Question

3. A ball is thrown straight up with an initial velocity of 40 m/s.

Answer 1

Answer:

The velocity at the top of its path will be zero (0)

Explanation:

We can solve this problem or particular situation using the principle of energy conservation.

Which tells us that energy is transformed from kinetic energy to potential energy and vice versa. A reference point should be considered at which the potential energy is zero, and at this point the initial velocity of 40 [m/s] is printed to the ball.
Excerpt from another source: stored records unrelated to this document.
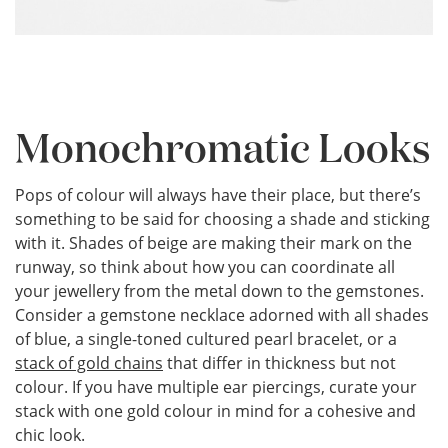
Monochromatic Looks
Pops of colour will always have their place, but there’s
something to be said for choosing a shade and sticking
with it. Shades of beige are making their mark on the
runway, so think about how you can coordinate all
your jewellery from the metal down to the gemstones.
Consider a gemstone necklace adorned with all shades
of blue, a single-toned cultured pearl bracelet, or a
stack of gold chains
that differ in thickness but not
colour. If you have multiple ear piercings, curate your
stack with one gold colour in mind for a cohesive and
chic look.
$Ek=Ep\\where:\\Ek=kinetic energy [J]\\Ep=potencial energy [J]$

The potential energy is determined by:

$Ep=m*g*h\\where:\\m=mass of the ball[kg}\\g=gravity[m/s^2]\\h=heigth [m]$

The kinetic energy is determined by:

$Ek=\frac{1}{2}*m*v_{0} ^{2} \\where\\v_{0} = initial velocity[m/s]$

$Ek=Ep\\\frac{1}{2} *m*v_{0} ^{2} =m*9.81*h\\h=\frac{40^{2}}{2*9.81} \\h=81.5[m]$

This will be the maximum path but, its velocity at this point will be zero. Because now all the kinetic energy has been transformed in potential energy.